Garzik, on the other hand, believes this upper limit would be a good safety net.
“The 32-megabyte limit is a check-and-balance, to ensure that the system does not ‘go off the rails,’” Garzik said. “It would require a second user ‘vote’ – a second hard fork – to ensure everybody is on board with the levels of decentralization so far, and comfortable with increasing it further. My personal preference is to remove all upper limits, as the system and the free market will naturally find an equilibrium size based on individual miner choices. The 32-megabyte limit is a compromise.”
On the opposite side of the debate, developers who favor a conservative block-size approach worry that the block-size limit could actually be increased much too fast under BIP 100. From the moment of activation, it could take as little as a year and three months to reach the maximum of 32 megabytes. This is much faster than other BIPs would allow, and too fast according to several Core developers.
“BIP100 is somewhat ambiguous, and perhaps the details are still subject to change, but as-is the text allows for up to four doublings per year,” Bitcoin Core developer Pieter Wuille told Bitcoin Magazine. “It’s hard to predict the future, but the ecosystem should not allow such near-unbounded growth.”

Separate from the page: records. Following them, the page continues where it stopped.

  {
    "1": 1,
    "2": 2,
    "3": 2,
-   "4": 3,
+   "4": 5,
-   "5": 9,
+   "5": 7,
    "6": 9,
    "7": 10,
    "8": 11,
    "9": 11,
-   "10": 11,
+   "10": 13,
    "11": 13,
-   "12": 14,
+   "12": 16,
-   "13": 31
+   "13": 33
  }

Another problem is that BIP 100 might hand over too much economic power to Bitcoin miners. This issue was first raised by Israeli mathematician and Bitcoin expert Meni Rosenfeld, and later echoed by Hearn.
“The Bitcoin economy is composed of several groups, and no single group should be given complete power over the protocol. Miner interests are not completely aligned with those of users and node operators,” Rosenfeld told Bitcoin Magazine. “Users want transactions to be cheap and plentiful, nodes want blocks to be small and manageable, and miners could want either big or small blocks – whatever maximizes profits. If given the power to vote on the block-size limit, miners are likely to abuse it, disregarding the other groups. In every single market, giving producers the power to artificially limit supply and competition can lead to disastrous consequences, and Bitcoin is no different. ”

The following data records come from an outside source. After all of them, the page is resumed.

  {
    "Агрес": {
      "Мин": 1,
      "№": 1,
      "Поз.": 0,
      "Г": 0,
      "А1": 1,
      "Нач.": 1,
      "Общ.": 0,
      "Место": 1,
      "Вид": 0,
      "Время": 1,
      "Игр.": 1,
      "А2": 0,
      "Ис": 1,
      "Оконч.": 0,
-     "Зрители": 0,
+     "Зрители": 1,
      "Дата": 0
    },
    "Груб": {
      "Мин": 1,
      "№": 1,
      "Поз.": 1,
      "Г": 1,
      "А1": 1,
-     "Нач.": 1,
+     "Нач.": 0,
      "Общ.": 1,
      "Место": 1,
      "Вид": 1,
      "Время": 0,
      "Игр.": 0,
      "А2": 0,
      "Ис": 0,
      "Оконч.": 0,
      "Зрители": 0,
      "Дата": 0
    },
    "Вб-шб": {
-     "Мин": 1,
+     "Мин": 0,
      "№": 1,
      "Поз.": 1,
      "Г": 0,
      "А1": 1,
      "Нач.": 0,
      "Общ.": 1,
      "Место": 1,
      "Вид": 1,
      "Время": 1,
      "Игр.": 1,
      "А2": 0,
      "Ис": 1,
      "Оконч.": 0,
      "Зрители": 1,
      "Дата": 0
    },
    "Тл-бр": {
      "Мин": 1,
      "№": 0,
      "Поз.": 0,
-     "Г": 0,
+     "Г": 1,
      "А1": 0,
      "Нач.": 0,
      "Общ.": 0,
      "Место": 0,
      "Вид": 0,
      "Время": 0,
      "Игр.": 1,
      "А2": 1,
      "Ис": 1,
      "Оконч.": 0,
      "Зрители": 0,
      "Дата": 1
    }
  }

Garzik, however, contends that miners will ultimately have an interest to keep Bitcoin users content. The Core developer argues that the mining community would be unwise to abuse its powers, as it would effectively mean that the market would respond. In other words: Users would sell their bitcoin.
“Miner income is in the long-run aligned with users in a cooperative market relationship, even if short-term counter-incentives exist,” Garzik writes. “Users signal economically via the market – or directly via email and social media! – their views on miner behavior, which must be signaled up front, months in advance of any change. While imperfect, miner voting works; it has been field tested.”
Rosenfeld, however, is not convinced.
“Committees and discussions where all groups are represented, though slow and inefficient, are much more likely to result in a decision that is good for the Bitcoin economy as a whole,” Rosenfeld said.